2019 – Tiempo de Adviento
El Año Litúrgico comienza donde termina, ya que no tiene fin en sí mismo.
Es un ciclo jamás cerrado, abierto siempre y dispuesto sabiamente de tal manera que su final coincide con su principio.
La solemnidad de Nuestro Señor Jesucristo, Rey del Universo, termina con la proclamación de la realeza de Cristo y comienza el I Domingo de Adviento con el anuncio de la venida escatológica del Señor.
En uno como en otro, la perspectiva es la del Señor que viene en la gloria de su Reino.
La Palabra celebrada, escuchada, entregada y contemplada en los cuatro Domingos de Adviento intensifica en nosotros la gloria del Señor Resucitado que, viniendo en la carne de su humanidad, viene ahora y siempre a nosotros en la gracia del Espíritu Santo y vendrá en la gloria del último día.
La Iglesia, como Esposa, desea ardientemente esta venida del Señor y con el Espíritu llama incesantemente: “Ven, Señor Jesús“.
Viene en la celebración de los Santos Misterios y también en las obras que los fieles realizan en orden al crecimiento del Reino.
Viene para habitar en nosotros, para ser amado, conocido y celebrado.
Todo el Año litúrgico es signo de una existencia redimida, que tiene su principio, su desarrollo y su plenitud.
En armonía con los demás ciclos (B y C), el contenido de los domingos del ciclo A es el siguiente:
I Domingo: El advenimiento del Hijo del hombre.
II Domingo: La predicación de Juan el Bautista.
III Domingo: El anuncio de las obras del Mesías.
IV Domingo: La anunciación a José.
El primero se abre con el horizonte de la salvación escatológica.
El segundo y el tercero presentan la venida del Señor tal como fue preparada y anunciada por Juan el Bautista.
Y el cuarto es siempre en los tres ciclos una «anunciación» (en el Ciclo A, el anuncio a José; en el Ciclo B, el anuncio a María; y en el ciclo C, el anuncio a Isabel).

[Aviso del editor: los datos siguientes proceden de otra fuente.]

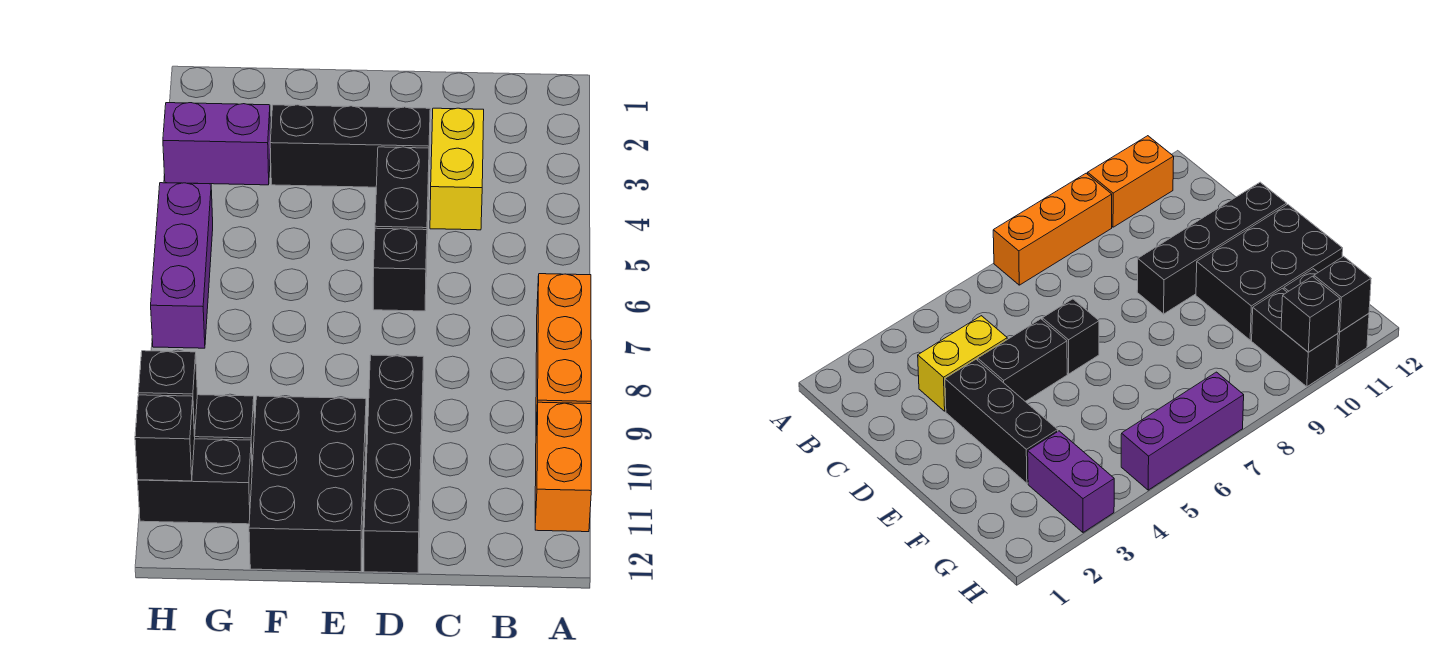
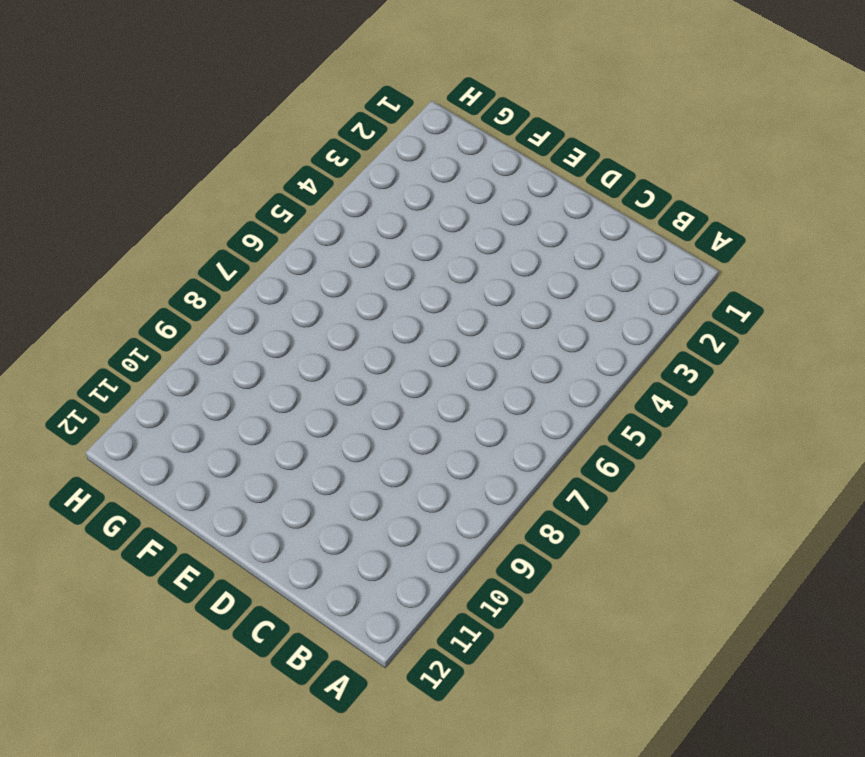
none -> orange brick A7:A9 level 1
none -> orange brick A10:A11 level 1
none -> yellow brick C3:C4 level 1

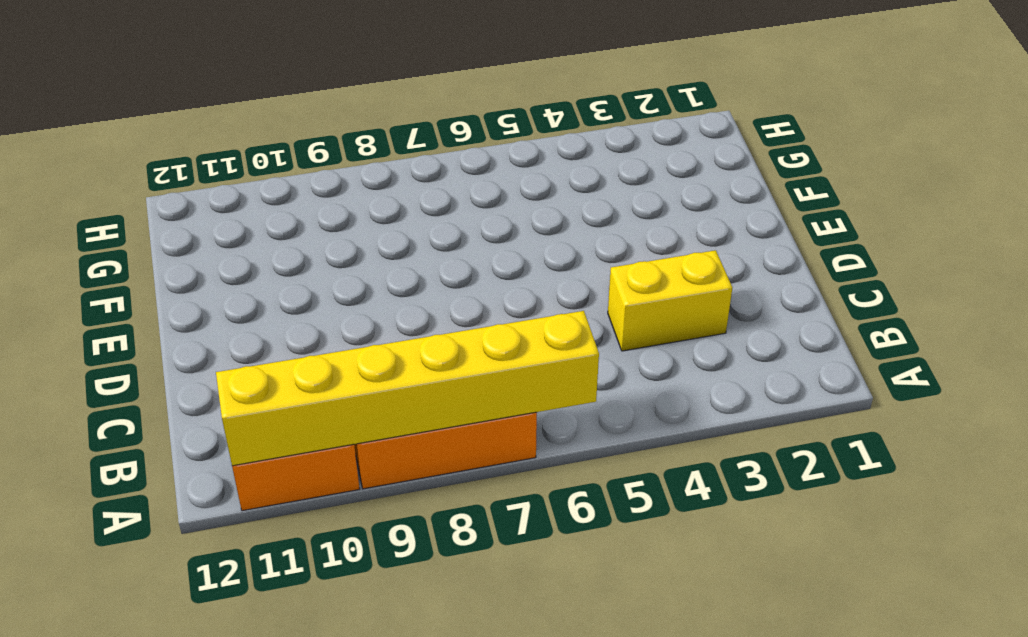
yellow brick A6:A11 level 2 -> none
none -> black brick D3:F3 level 1
none -> black brick D4:D5 level 1
none -> black brick D6 level 1

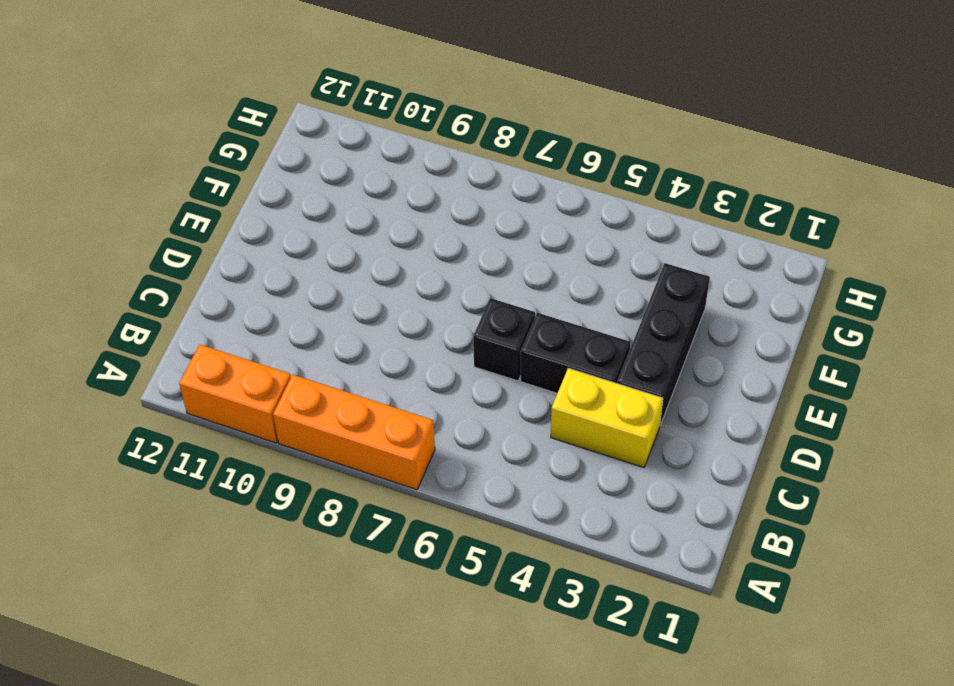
none -> black brick D9:D12 level 1
none -> black brick E10:F12 level 1
none -> purple brick G3:H3 level 1

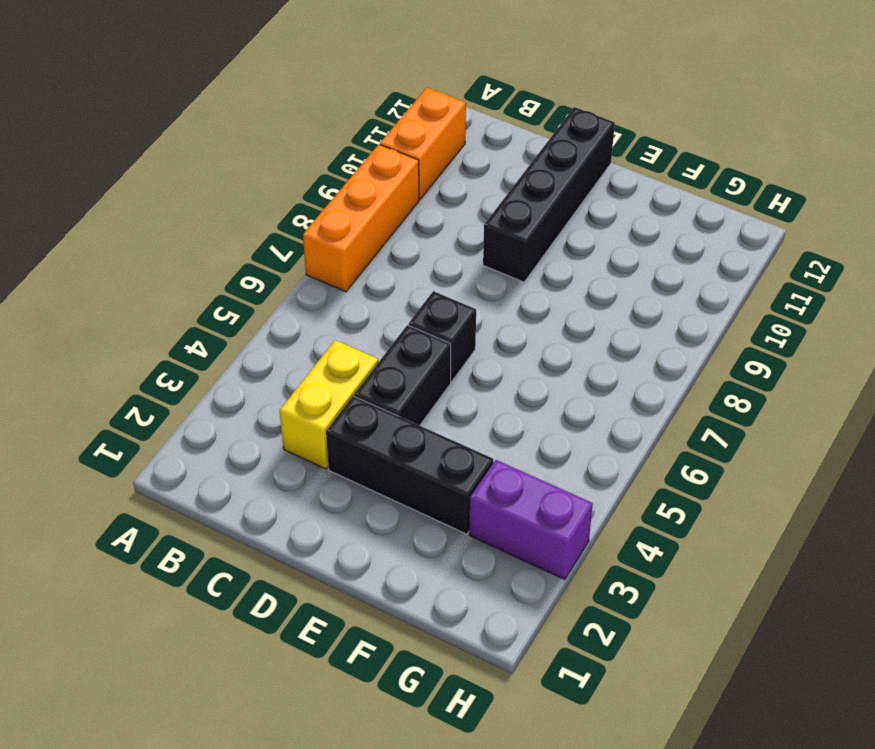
none -> black brick E10:F12 level 1
none -> black brick G10:H10 level 1
none -> black brick G11:H11 level 1

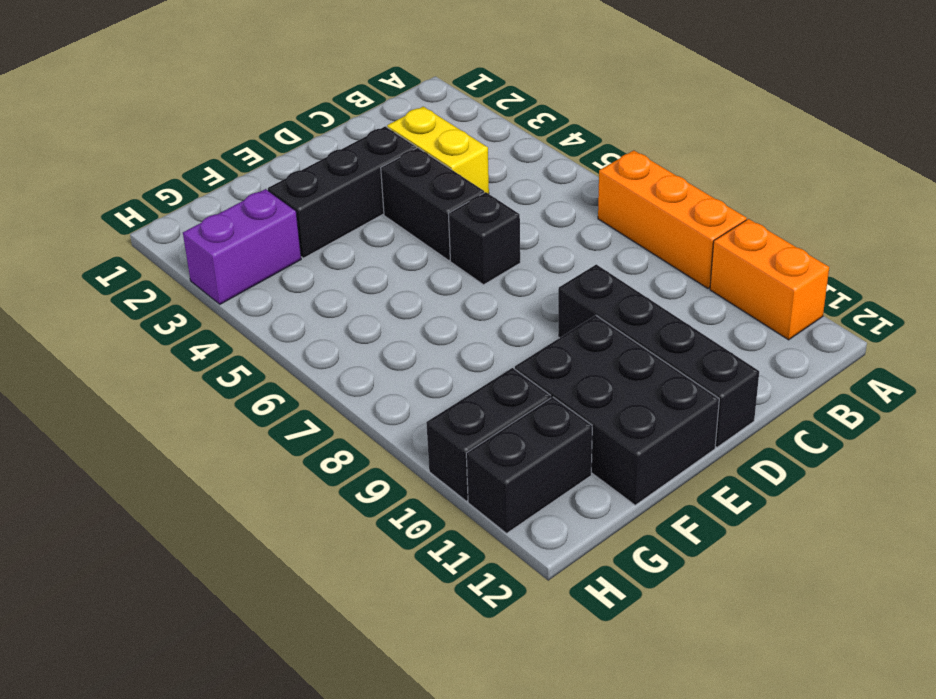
none -> purple brick H5:H7 level 1
none -> black brick H10 level 2
none -> black brick H11 level 2

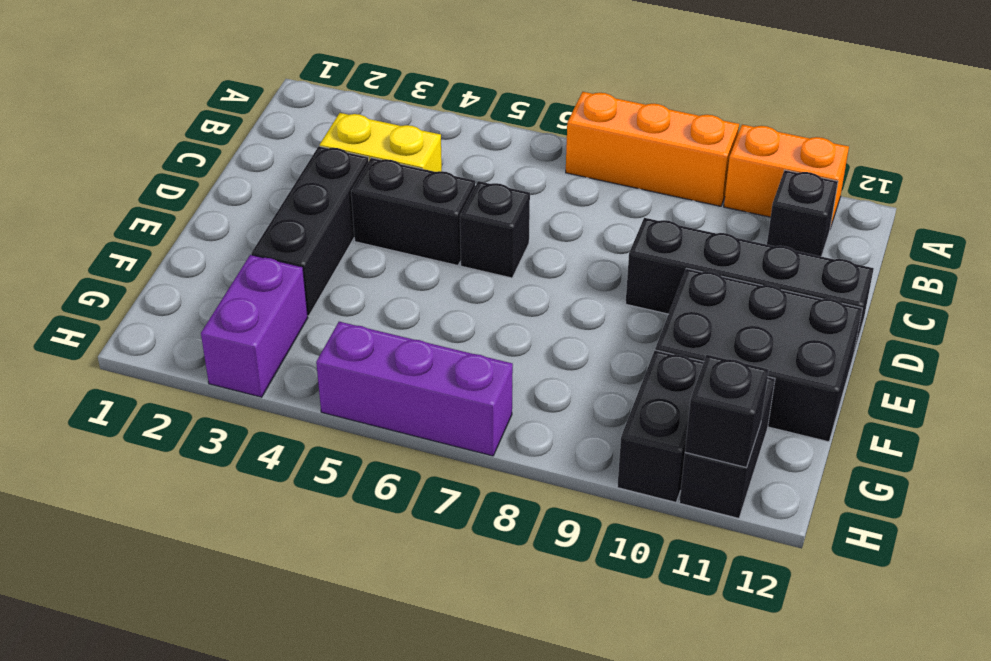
black brick B11 level 1 -> black brick H10 level 2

Las perícopas evangélicas vendrán precedidas todos estos cuatro Domingos (en la primera lectura) por un oráculo de Isaías, y encontrarán eco en la lectura del Apóstol (con fragmentos escogidos de la carta a los Romanos), excepto el tercer domingo, que pertenece a Santiago.
La segunda lectura explicita en la tradición apostólica el texto evangélico.
Es importante fijarse en los versículos aleluyáticos: representan una apertura, gozosa y pascual, al Evangelio que se proclamará.
Texto de la tradición litúrgica
Hay que estudiar de cerca la palabra velar; hay que estudiarlo con detenimiento porque su significado no es tan evidente como se podría creer a primera vista y porque las Escrituras lo emplean de manera insistente. No sólo tenemos que creer, sino velar; no sólo amar, sino velar; no sólo obedecer, sino velar.
¿Velar, por qué? Para este gran evento: la venida de Cristo.
Creo que se puede explicar así. ¿Sabéis qué significa esperar un amigo, esperar a que llegue, y ver que se retrasa?
¿Sabéis qué significa estar en compañía de personas desagradables y desear que pase rápidamente el tiempo y llegue la hora en que podréis retomar vuestra libertad?
¿Ya sabéis lo que significa estar inquietos por algo que podría suceder y no sucede?
¿O esperar algún acontecimiento importante que haga que el corazón palpite cuando lo recuerdas, y pienses en ello desde el momento en que abres los ojos por la mañana?
¿Sabéis qué significa tener un amigo lejano, esperar sus noticias y preguntaros, día tras día, que está haciendo en ese momento y si está bien?
¿Ya sabéis qué significa vivir pendiente de alguien que está tan cerca de ti que tus ojos le siguen, que lees en su alma, que ves todos los cambios en su fisonomía, que prevés sus deseos, que sonríes con su sonrisa y te entristeces por su tristeza, que te conturbas cuando le ves preocupado y que te alegras de sus éxitos?
Velar esperando la llegada de Cristo es una sensación parecida a todo esto, siempre que los sentimientos de este mundo sean capaces de mostrar un boceto de los del otro mundo.
Vela con Cristo quien no pierde de vista el pasado mientras mira hacia el futuro y lleva a plenitud lo que su Salvador ganó por él, no olvidando nunca lo que sufrió por él.
Vela con Cristo quien recuerda y renueva, en su persona, la cruz y la agonía de Cristo, y se reviste con gozo de aquel manto de aflicción que Cristo llevó en todo momento y dejó aquí, detrás de él, cuando ascendió al cielo.